Increasing custodial deaths

Increasing Custodial Deaths


Your Editorial on the topic is timely and appropriate. The figures furnished by the state of Punjab on custodial deaths indicate a sharp increase from 2 in 2004 to 80 in 2006 and 63 in 2007.. The police and the state government have ignored the previous directives of the Supreme Court and they go on doing what they like with impunity. Men in uniform are meant to uphold the rule of law and not break it. Though they have the power to detain suspects and interrogate them in custody, they are not allowed to use third degree methods to extract confessions or torture them in an inhuman manner. There is no check on police behaviour There could be tremendous pressure on the police from influential persons and government agencies to get confessions, making it difficult for the lower rung of policemen to follow the rules.

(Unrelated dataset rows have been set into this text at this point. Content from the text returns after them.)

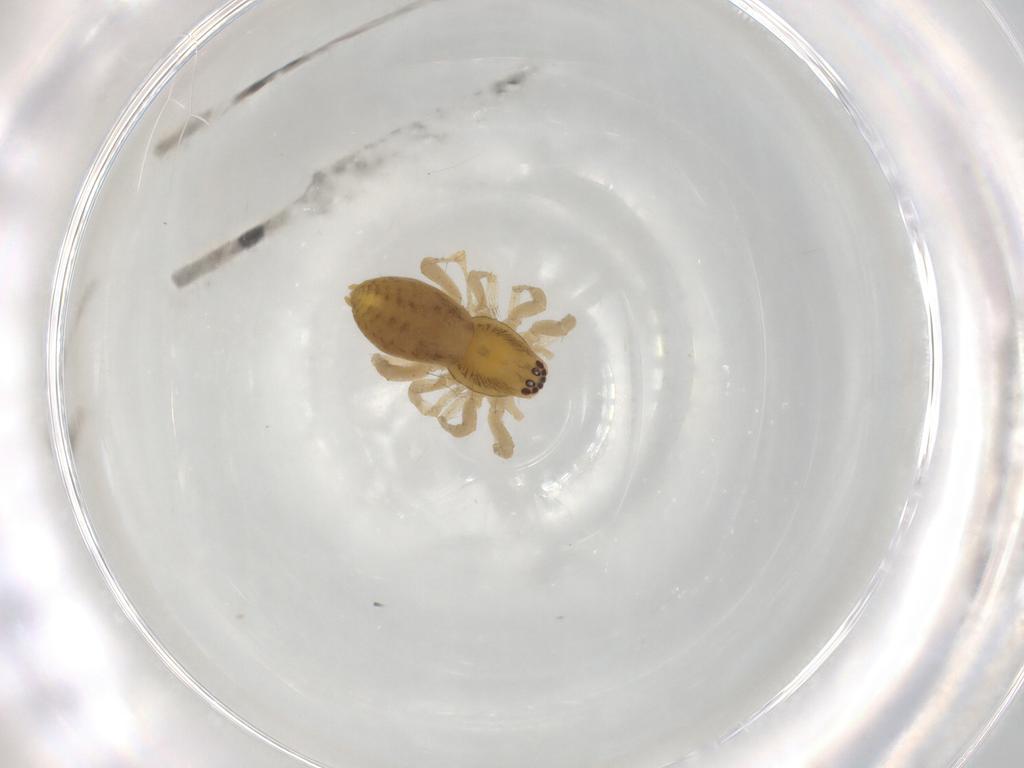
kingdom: Animalia
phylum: Arthropoda
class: Arachnida
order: Araneae
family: Anyphaenidae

In the current nationl scenario, corruption at every level cannot be ruled out. Despite stringent directions from the High Courts and Supreme Court, no action seems to have been taken against the erring men in uniform. It is difficult in the nature of things to fix responsibility on the policemen on excesses. Passage of years with inaction helps the system to continue without any regard to civility and court directives. The common man is afraid of a policestation, its image as a station to redress problems or a 'Help Centre' has not emerged despite passage of 6 decades of independent India. This sorry state of custodial deaths is not confined to Punjab but happens in all the states in India, though with varying degree.
Now that the case has come before the Supreme court, it is for the state to punish all those guilty policemen who exceeded their brief and set standards and limits to interrogation procedure. The action taken must be widely published in the media to instill people's faith in the ongoing system.
Failure must be rewarded with peremptory and exemplary punishment. No civilised society can tolerate such inhuman excesses by the men in uniform.